Stanze chiuse, dicevo, luoghi chiusi o, comunque, con spazio circoscritto, dove il malcapitato passa la sua ultima ora (forse anche meno). I mezzi per farlo fuori non mancano, ce n’è per tutti i gusti, dai classici veleno, pistola, coltello etc…fino alla spada che ti si infila nel deretano mentre sei tranquillo a ponzare sull’apposito vaso (giuro). Delitti e delitti da far rizzare i capelli (per chi ce l’ha), e se non sono delitti saranno suicidi che l’uomo talvolta non ne può più anche di se stesso. Suicidi, però, che sembrano omicidi, magari sempre nella stessa stanza sigillata a far bollire le cellule grigie del nostro Sherlock di turno, pardon, in questo caso, del nostro Poirot. E se non sono suicidi saranno disgrazie che anche il Fato vuole avere la sua parte funesta. Comunque, omicidi, suicidi o disgrazie, c’è sempre qualcosa, una pur minima traccia, un pur minimo, imperscrutabile indizio, che passerebbe inosservato ad un tizio qualunque dotato di una superba intelligenza, che inchioda il colpevole, compreso il Fato, naturalmente. Impossibile farla franca e il lettore, spesso, sono sicuro, fa un tifo tremendo perché non venga scoperto. Del tutto inutile. Qui, a sbrogliare l’incredibile, inestricabile matassa, non abbiamo il più bravo della classe ma il genio fuori dal comune (in contrasto con il solito pigrone mentale) che, magari, si avvale pure di un Tacito o della Bibbia per risolvere il diabolico crimine (tanto per dirne una).

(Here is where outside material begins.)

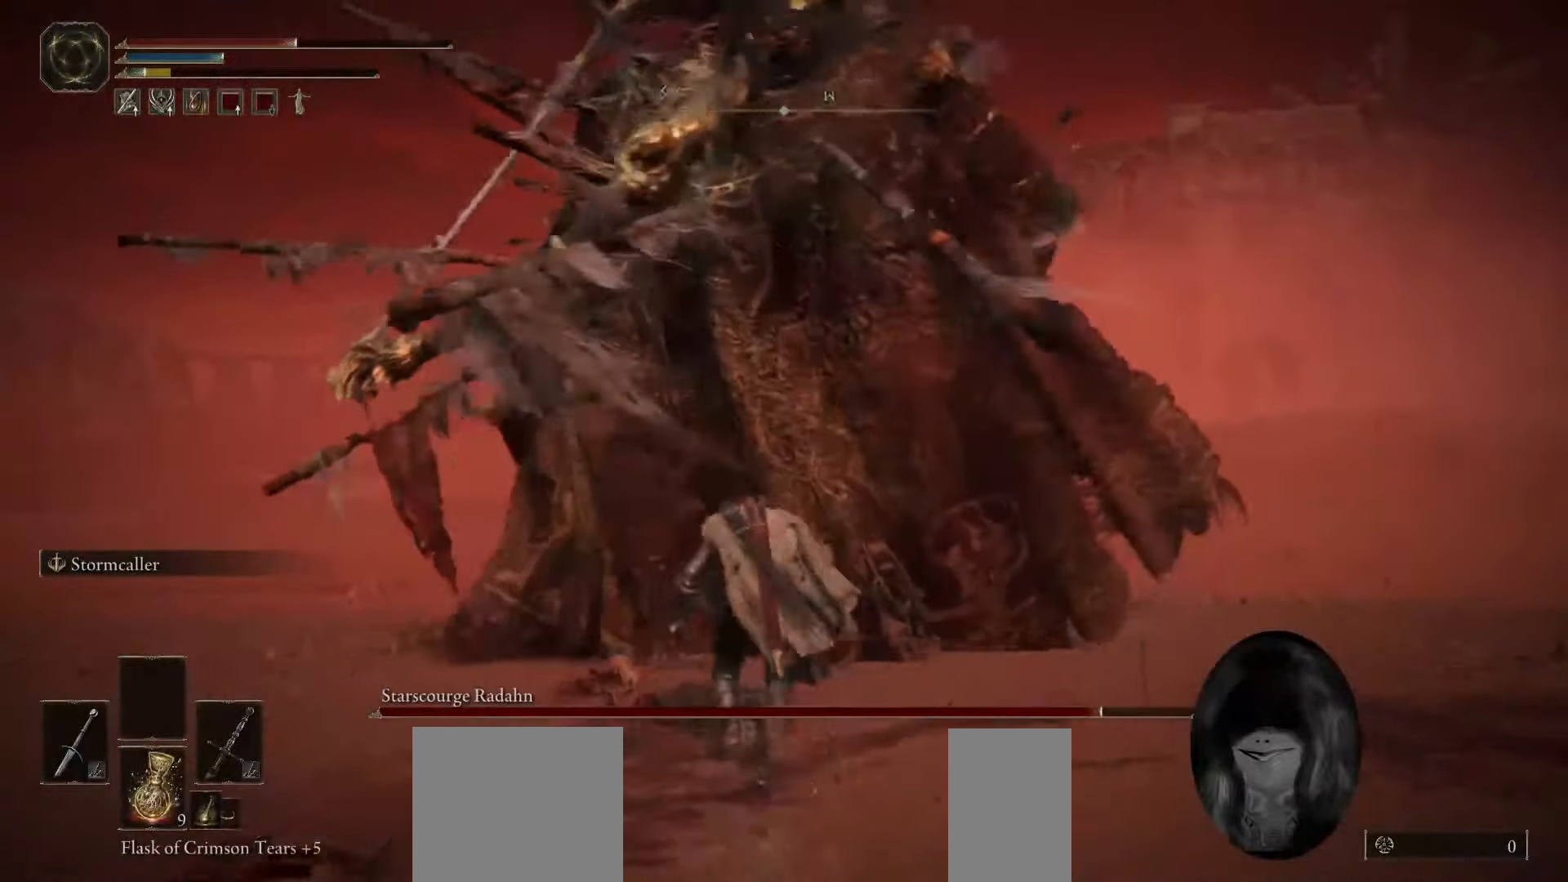
{"keys": [], "mouse": [], "events": [[133, "mouse_mb4", "up"], [250, "space", "up"], [317, "w", "up"]]}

Luoghi chiusi, dicevo, per ogni dove e in qualsiasi tempo. Siamo scaraventati, per esempio, nell’anno di grazia 1273 fra domenicani e inquisitore, oppure nel 1628 a Siviglia, in India, in Giappone, ad Alessandria, a Roma, nell’Irlanda “profonda e superstiziosa”, in Sicilia, durante il fascismo e chi più ne ha più ne metta. Luoghi e tempi diversi, anzi, diversissimi.
Rino Cammilleri riproduce lo stile di certi famosi autori e scrive con il proprio estro presentando personaggi nuovi (vedi Corrado da Tours e don Gaetano Alicante), disegna trame complesse credibili, inserite in un particolare contesto storico vivo e pulsante, perfettamente rappresentato, talora, anche con tocchi di felice ironia.
Bella lettura.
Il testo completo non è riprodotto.